I feel like this comparison kinda does the opposite of what you're trying to.
The Homestedt map gives you four main pieces of information:
- shops
- fast travel point
- building locations
- screen transitions
The Lyham map gives you
- cooking spots
- fast travel point
- your current location (I don't remember if Crosscode had this, but neither of your screenshots of its area maps do)
- elevation changes (which includes buildings due to their roof being 'elevated terrain')
- water (untraversible terrain)
the Lyham map arguably contains all the same relevant information (except for blacksmith location, which would be equivalent to shops) while providing more useful information (detailed elevation) for actually navigating within a given screen
it does feel kinda weird though that buildings are just identifiable as being notably geometric elevated terrain instead of having a separate indicator
The map of AD is designed as a world map and will stay like this :) More contect icons like shops and gem forge will be added, otherwise if I'm honest I don't see your point at all. How do you only have a vague sense of direction when the map is litterally your current position in the world down to the exact tile your are standing in?
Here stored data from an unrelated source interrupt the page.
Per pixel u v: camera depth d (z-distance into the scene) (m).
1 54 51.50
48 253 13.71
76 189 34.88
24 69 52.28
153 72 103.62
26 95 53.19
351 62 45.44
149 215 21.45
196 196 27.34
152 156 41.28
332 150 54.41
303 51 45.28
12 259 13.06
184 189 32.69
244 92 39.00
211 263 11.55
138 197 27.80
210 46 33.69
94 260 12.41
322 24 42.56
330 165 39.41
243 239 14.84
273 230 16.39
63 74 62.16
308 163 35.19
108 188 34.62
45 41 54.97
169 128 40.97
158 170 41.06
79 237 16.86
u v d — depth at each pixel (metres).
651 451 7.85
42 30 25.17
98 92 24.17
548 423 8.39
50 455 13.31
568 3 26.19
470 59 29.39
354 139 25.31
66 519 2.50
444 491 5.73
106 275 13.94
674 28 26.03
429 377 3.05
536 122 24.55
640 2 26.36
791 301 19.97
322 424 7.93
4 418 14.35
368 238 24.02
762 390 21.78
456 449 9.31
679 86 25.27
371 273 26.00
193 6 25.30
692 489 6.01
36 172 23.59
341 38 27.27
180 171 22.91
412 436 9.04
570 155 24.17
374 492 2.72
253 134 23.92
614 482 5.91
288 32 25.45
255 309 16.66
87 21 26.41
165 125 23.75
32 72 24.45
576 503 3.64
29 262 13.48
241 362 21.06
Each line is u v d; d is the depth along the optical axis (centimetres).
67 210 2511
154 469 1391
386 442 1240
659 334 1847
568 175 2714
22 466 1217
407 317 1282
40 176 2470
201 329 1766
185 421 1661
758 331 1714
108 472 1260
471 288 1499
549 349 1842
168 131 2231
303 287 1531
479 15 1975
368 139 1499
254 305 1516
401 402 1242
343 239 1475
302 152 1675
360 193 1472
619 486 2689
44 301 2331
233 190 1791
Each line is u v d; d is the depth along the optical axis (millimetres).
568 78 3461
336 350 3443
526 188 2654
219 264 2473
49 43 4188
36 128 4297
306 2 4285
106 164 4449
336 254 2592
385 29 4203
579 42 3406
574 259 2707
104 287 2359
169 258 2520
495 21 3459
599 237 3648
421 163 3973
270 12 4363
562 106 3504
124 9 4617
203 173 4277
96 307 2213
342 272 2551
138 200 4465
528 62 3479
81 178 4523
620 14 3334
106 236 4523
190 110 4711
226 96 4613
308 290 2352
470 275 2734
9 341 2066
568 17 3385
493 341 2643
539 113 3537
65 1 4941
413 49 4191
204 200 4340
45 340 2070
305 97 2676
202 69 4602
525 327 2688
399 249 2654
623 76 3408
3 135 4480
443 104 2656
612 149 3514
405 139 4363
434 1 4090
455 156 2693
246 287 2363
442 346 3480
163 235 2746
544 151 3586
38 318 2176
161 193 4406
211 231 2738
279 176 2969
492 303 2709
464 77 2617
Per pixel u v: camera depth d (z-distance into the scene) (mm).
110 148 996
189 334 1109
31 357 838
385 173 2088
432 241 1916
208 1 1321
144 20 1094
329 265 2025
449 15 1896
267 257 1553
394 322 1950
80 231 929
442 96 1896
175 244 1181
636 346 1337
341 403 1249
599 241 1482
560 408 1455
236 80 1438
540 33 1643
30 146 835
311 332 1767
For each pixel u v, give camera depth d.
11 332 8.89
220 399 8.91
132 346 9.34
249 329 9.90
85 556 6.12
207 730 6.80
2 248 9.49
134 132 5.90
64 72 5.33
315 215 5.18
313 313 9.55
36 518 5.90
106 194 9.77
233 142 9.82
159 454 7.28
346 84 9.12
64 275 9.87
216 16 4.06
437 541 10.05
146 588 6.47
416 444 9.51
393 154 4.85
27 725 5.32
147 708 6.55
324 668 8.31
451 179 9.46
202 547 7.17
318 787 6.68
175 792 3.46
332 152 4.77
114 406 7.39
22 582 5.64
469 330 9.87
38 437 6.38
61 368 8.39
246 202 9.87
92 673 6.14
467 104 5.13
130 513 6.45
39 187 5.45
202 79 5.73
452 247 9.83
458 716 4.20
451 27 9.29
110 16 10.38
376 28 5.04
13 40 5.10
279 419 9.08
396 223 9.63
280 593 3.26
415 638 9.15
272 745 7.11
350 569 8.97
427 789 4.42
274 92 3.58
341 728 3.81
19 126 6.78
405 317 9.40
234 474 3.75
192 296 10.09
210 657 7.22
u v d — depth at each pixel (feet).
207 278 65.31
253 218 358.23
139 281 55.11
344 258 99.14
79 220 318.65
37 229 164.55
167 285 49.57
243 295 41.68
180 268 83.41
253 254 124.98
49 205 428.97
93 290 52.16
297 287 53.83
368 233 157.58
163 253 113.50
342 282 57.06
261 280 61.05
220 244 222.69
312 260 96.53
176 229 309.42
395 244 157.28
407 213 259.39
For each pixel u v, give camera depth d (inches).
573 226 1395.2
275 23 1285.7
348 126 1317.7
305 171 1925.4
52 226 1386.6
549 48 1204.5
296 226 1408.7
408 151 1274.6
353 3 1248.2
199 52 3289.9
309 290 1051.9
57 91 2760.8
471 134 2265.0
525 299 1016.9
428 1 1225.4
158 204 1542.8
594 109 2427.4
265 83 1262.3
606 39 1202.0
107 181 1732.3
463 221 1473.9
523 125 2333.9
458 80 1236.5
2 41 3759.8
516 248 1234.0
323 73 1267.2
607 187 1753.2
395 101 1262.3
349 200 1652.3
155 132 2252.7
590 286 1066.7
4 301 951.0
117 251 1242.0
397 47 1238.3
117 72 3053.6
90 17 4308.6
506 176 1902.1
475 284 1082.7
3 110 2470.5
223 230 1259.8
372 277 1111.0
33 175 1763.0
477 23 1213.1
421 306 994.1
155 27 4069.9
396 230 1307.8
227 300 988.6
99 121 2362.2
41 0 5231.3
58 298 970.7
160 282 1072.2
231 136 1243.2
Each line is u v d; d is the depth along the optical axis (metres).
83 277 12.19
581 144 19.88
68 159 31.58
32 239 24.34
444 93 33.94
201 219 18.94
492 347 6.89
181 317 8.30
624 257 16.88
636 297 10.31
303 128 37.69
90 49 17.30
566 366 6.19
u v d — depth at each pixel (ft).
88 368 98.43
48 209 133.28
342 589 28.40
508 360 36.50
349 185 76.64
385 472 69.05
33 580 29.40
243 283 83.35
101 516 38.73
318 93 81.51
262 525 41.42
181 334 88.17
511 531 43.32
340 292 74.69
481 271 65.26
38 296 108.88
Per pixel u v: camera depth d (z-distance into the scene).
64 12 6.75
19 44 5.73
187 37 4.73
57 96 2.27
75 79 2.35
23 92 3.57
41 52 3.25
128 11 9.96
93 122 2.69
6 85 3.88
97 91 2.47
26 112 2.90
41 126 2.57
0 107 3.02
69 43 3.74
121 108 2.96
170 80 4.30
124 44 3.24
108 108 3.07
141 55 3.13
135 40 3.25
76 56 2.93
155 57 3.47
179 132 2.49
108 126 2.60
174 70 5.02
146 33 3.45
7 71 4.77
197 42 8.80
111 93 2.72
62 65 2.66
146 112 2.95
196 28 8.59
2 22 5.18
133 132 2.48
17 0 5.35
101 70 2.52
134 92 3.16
how is it giving the opposite of what im trying to do or explain? geniunely curious so i can try to explain better maybe with a video
i will try to explain further. But without going into detail yet mid dream run, its like a metroidvania map. Crosscode had both the world map & zone maps which yes didnt give you a head that followed in the zones, but gave you the ability to plan routes according to the shifting tiles within a zone. Where as in AD your kind of running blind guessing sometimes which tileset goes into a section your trying to get to.
how is it giving the opposite of what im trying to do or explain?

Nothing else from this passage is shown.